The institute is now using the platform to create preventative interventions to help those at risk of long-term unemployment to develop their skills and find work. The tool will potentially affect a third of the Portuguese population, the percentage of the population for which the team had data. The team’s work was accepted at the Neural Information Processing System's (NIPS) AI for Social Good Workshop as a short paper and a poster presentation.
In this Q&A, Bajaj discusses the fellowship, his new job and his passion for using data science to solve problems and improve society. He also talks about how he transitioned from having studied economics and law at Cambridge University in England to studying data science at Columbia.
How did you hear about the Data Science for Social Good Fellowship?
A friend found the opportunity online and shared it with me, telling me that I would be perfect for this. I was hesitant to apply at first since the fellowship mainly admitted Ph.D. students in technical fields, while I had only started programming just a few months prior to applying in January 2018. However, my background in the social sciences and subsequent exposure to machine learning at DSI helped me succeed in the interviews and also prepared me well for the fellowship.

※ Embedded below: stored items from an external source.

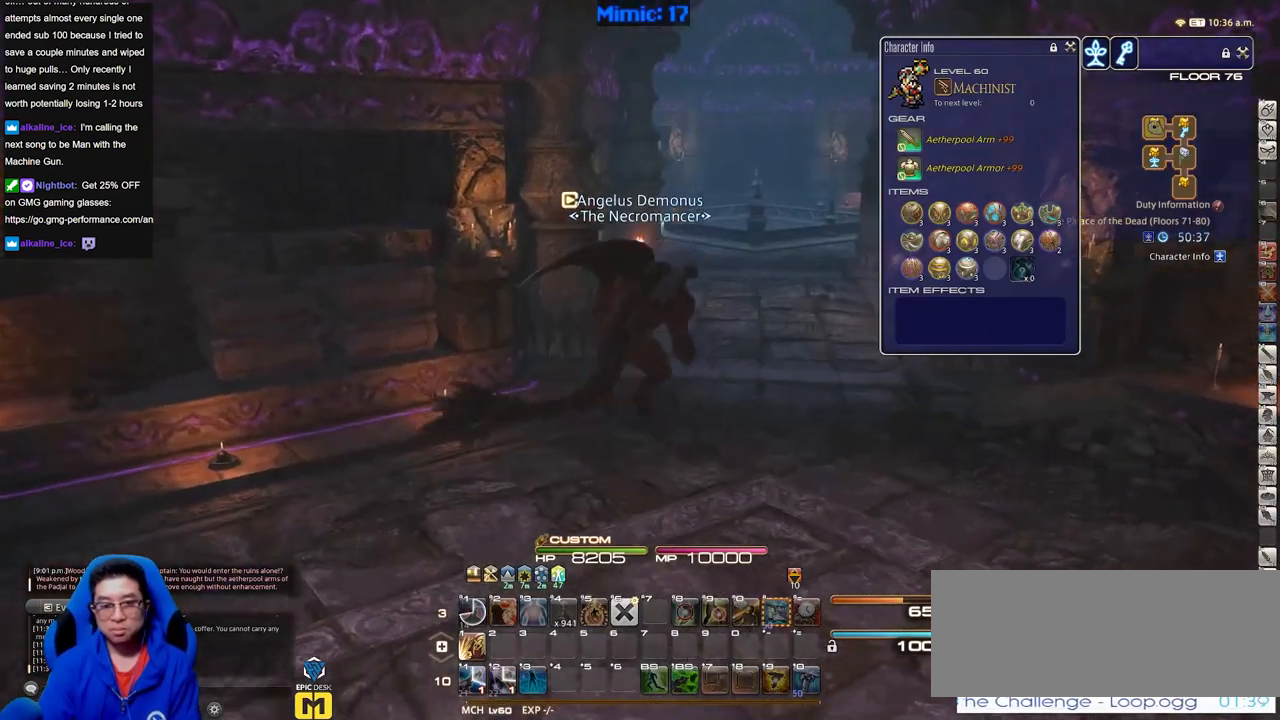
{"keys": ["w"], "events": [[33, "d", "up"], [33, "space", "up"]]}
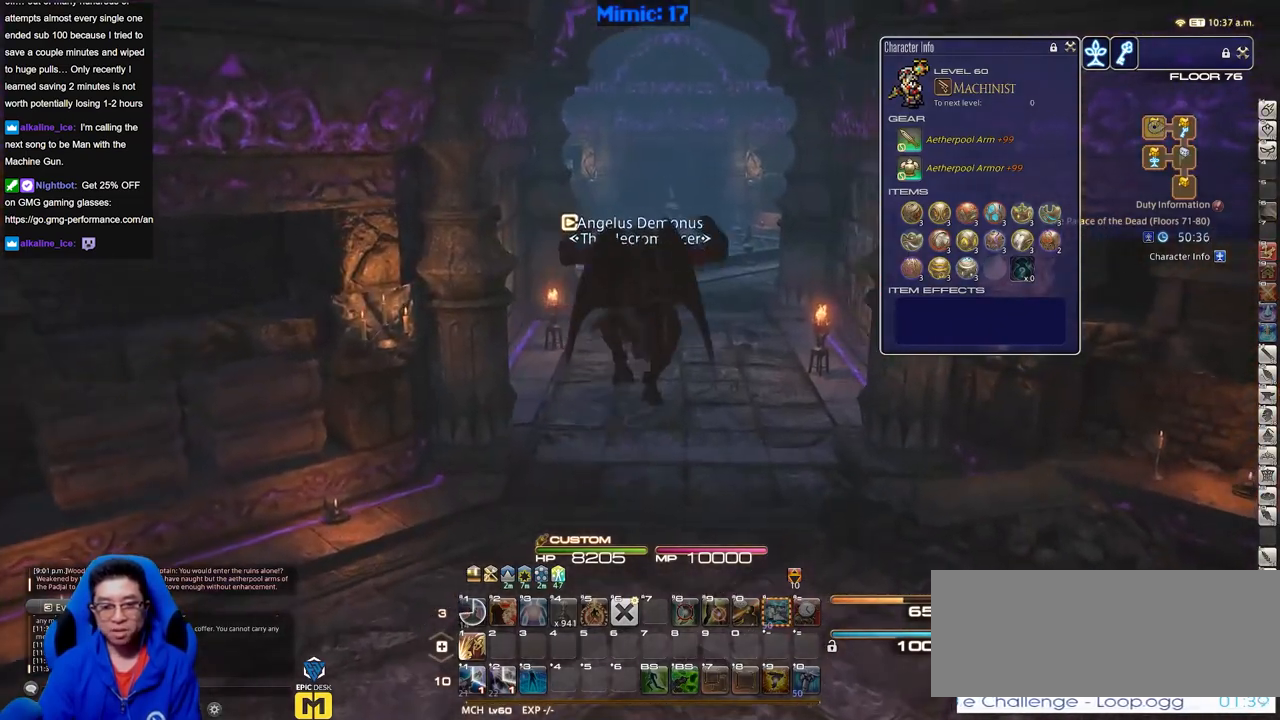
{"keys": ["w"], "events": [[233, "space", "down"], [383, "space", "up"]]}
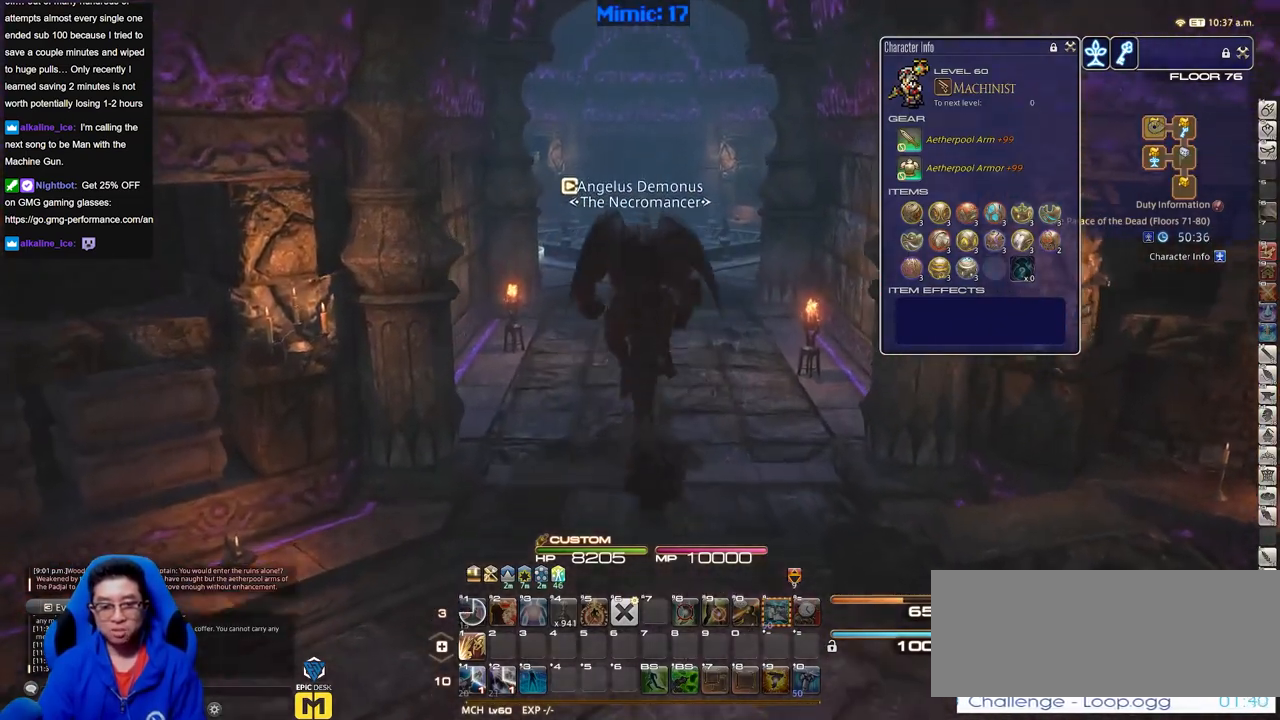
{"keys": ["w"], "events": []}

What is the aim of the fellowship?
The Data Science for Social Good Fellowship run by the University of Chicago is an initiative that connects data scientists to governments, NGOs and other such organizations to address high-impact issues facing societies. The fellowship is run in multiple locations each year and locations change each year, depending on where the organizations that UChicago decides to work with are based. I was in Lisbon, Portugal, for the whole duration: three months.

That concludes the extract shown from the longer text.